Firms conducting CDD will have bulk access to this enriched data set and can cross-match it against customer profiles or transaction flows, making the once-opaque ownership chain suddenly transparent and enforceable.

  1. Public-private “fusion” centres

A future-focused pillar for disrupting modern laundering is the establishment of formal public-private “fusion” centres: joint hubs where banks, payment service providers (PSPs), crypto-exchanges and law-enforcement pool analytics to monitor instant-payments typologies, mule-network schemata and cross-chain risk signals. In the UK, seven major banks already share customer data under a law-enforcement initiative, revealing new crime networks. At the EU level, the European Financial Intelligence Public‑Private Partnership (EFIPPP) serves as an example of transnational collaboration in AML intelligence.

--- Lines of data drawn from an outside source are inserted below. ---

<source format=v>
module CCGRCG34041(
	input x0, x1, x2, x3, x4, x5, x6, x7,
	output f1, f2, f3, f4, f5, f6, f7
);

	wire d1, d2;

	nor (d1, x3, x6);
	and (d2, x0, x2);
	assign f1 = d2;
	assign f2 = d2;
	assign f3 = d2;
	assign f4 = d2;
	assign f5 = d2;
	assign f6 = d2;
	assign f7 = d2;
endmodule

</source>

Building on this, the Authority for Anti‑Money Laundering and Countering the Financing of Terrorism (AMLA) could convene EU-wide playbooks, formalising standardised threat-scenarios, data-sharing protocols and rapid-response workflows.  In practice, a fusion centre could flag when a PSP sees a pattern of many small transfers to newly opened accounts, while a crypto-exchange’s chain-analysis tool detects bridging into gaming assets—all enabling law-enforcement and industry to act before funds vanish.

  1. Outcome-based crypto conduct rules

As the Markets in Crypto‑Assets Regulation (MiCA) regime beds in, the next generation of regulation must pair authorisation requirements with robust marketing-conduct standards and stablecoin oversight. For instance, under the Financial Conduct Authority’s (FCAs) new crypto-asset financial promotion rules, firms must ensure marketing is “fair, clear and not misleading.”

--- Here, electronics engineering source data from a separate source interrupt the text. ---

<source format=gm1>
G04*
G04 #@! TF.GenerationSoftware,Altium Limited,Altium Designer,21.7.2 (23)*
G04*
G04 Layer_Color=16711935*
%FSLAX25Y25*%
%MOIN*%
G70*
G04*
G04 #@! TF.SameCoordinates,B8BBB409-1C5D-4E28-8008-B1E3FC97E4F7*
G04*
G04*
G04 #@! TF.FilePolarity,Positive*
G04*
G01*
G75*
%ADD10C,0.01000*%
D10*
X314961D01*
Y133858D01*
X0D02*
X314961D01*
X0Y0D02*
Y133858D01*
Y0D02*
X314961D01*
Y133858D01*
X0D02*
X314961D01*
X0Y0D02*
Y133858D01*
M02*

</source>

 But going further, outcome-based rules should hold platforms accountable for positive consumer and integrity outcomes: e.g., a crypto-exchange must not just be authorised under MiCA or UK draft law, but also ensure its stablecoin offerings are fully backed, transparent and redeemable on demand, thereby reducing abuse of high-liquidity rails. As the UK consultation paper highlights, stablecoin issuers will face liquidity and redemption obligations. In practice, a UK or EU regulator might sanction a crypto-service provider that markets a “stable” token without backing proof or encourages retail purchases via credit, thereby implementing a regime based on behavioural outcomes, not mere box-ticking.

  1. AI for detection—safely

To counter evolving money-laundering tactics like micro-smurfing and cross-chain chain-hopping, firms must invest in explainable AI models that offer transparency and auditability. For example, graph-based algorithms now identify clusters of small rapid transfers across accounts, indicative of deposit layering, while deep-learning modules detect deep-fake-enabled onboarding fraud. One recent study highlights a “GARG-AML” model offering interpretable smurfing detection. Meanwhile Europol warns that criminals are using generative AI for impersonation and to scale payments schemes.

In practice, banks and crypto-exchanges must deploy systems that not only flag anomalies but provide clear reasoning (“why this looks suspicious”) so compliance teams can act confidently and regulators can challenge decisions. Prioritising “safe AI” means embedding human oversight, transparency logs and bias audits—so the shield becomes as strong as the weapon.

And what about you…?   

  • How confident are you that your organisation’s current AML systems can detect laundering through non-traditional channels such as gaming platforms, creator economies or instant payments?
  • Looking ahead five years, what area of your business do you think criminals are most likely to target for money laundering and how can you pre-empt that risk now?